La seconde étude indique que les jeunes adultes qui participent à des activités cardio-vasculaires dès le plus jeune âge possèdent une meilleure performance cognitive lorsqu’ils atteignent la force de l’âge (40-50 ans).

« Beaucoup d’études ont rapporté les effets bénéfiques d’une bonne santé cardiaque sur le cerveau », souligne l’un des auteurs de l’étude (Université de Minnéapolis, Etat-Unis).

« A ces étude s’ajoutent la nôtre qui rapportent que des exercices d’entraînement cardiovasculaires – course, natation, bicyclette – ont un impact positif chez les jeunes adultes ».

La forme cardiorespiratoire est un index qui évalue la capacité du corps à transporter de l’oxygène dans les muscles, et celle des muscles à absorber l’oxygène durant un exercice.

Près de 3000 jeunes gens en bonne santé et âgés en moyenne de 25 ans ont couru sur un tapis roulant la première année de l’étude. Ils ont effectué de nouveau le même test 20 ans plus tard, ainsi que des tests cognitifs mesurant la mémoire verbale, la rapidité psychomotrice (c’est-à-dire la relation entre les habiletés de raisonner et l’exécution d’un mouvement) et les fonctions exécutives.

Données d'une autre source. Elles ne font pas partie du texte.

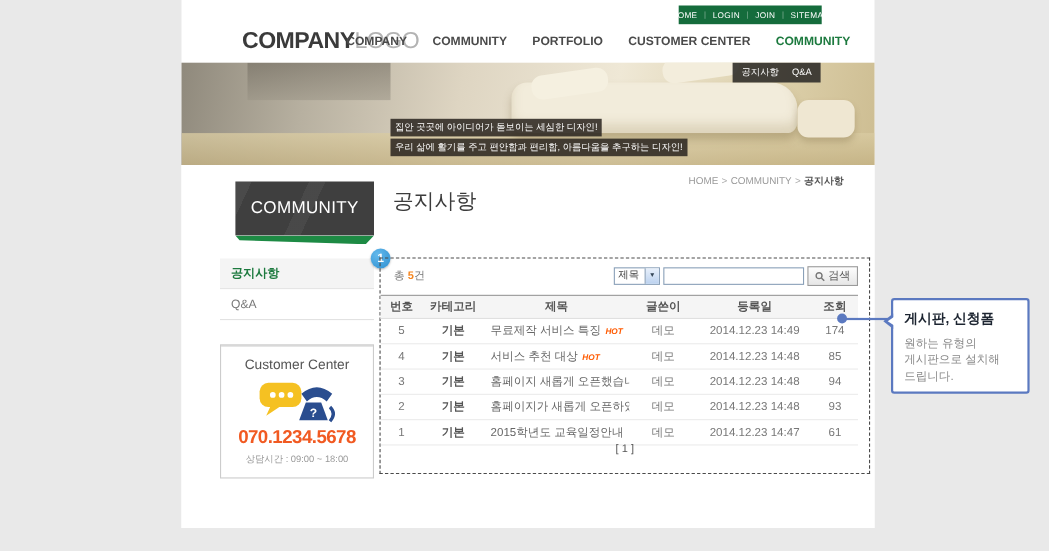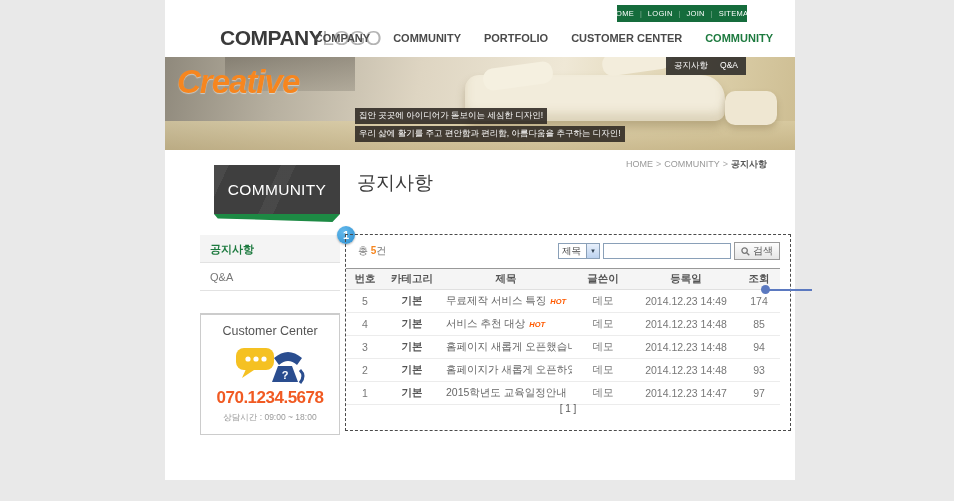--- a/index.html
+++ b/index.html
@@ -142,7 +142,6 @@
       <div class="win"></div>
       <div class="sofa"></div>
       <div class="cushion"></div>
-      <div class="banner-title1">Creative</div>
       <div class="taglines">
         <div class="tl">집안 곳곳에 아이디어가 돋보이는 세심한 디자인!</div>
         <div class="tl">우리 삶에 활기를 주고 편안함과 편리함, 아름다움을 추구하는 디자인!</div>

Les participants devaient marcher ou courir le plus rapidement et le plus longtemps possible au fur et à mesure que la vitesse du tapis augmentait, jusqu’à être à bout de souffle (en moyenne, les participants couraient 10 minutes).

Vingt ans plus tard, ils effectuaient le même test dans les mêmes conditions. Comme on pouvait s’y attendre, le temps moyen passé sur la tapis roulant n’était plus que de 7 minutes.

Cependant, ceux qui présentaient la meilleure forme cardiorespiratoire, et qui restaient donc le plus longtemps sur le tapis roulant (c’est-à-dire au dessus de la moyenne de 7 minutes), étaient ceux qui présentaient les meilleurs résultats aux tests cognitifs *.

Les résultats à ces deux tests reflètent la présence ou non de troubles cognitifs observés dans une démence. Par exemple, plus on retient de mots lors du test de mémoire différé, plus le risque de développer une démence 10 ans plus tard est réduit.

* Notamment aux tests de rappel de mots et de Stroop. Ce dernier test évalue les fonctions exécutives. Il consiste à nommer la couleur de l’encre avec laquelle est écrit un nom de couleur différente. Il doit donc faire abstraction du mot.

Source: Kulshreshtha, Ambar et coll. Association Between Cardiovascular Health and Cognitive Performance: A Twins Study. Journal of Alzheimer’s Disease, vol. 71, no. 3, pp. 957-968, octobre 2019.

Source : Early Adult to Mid-Life Cardiovascular Risk Factors and Cognitive Function. Circulation, 2014.

Source : Cardiorespiratory fitness and cognitive function in middle age: The CARDIA Study. Neurology, 2014.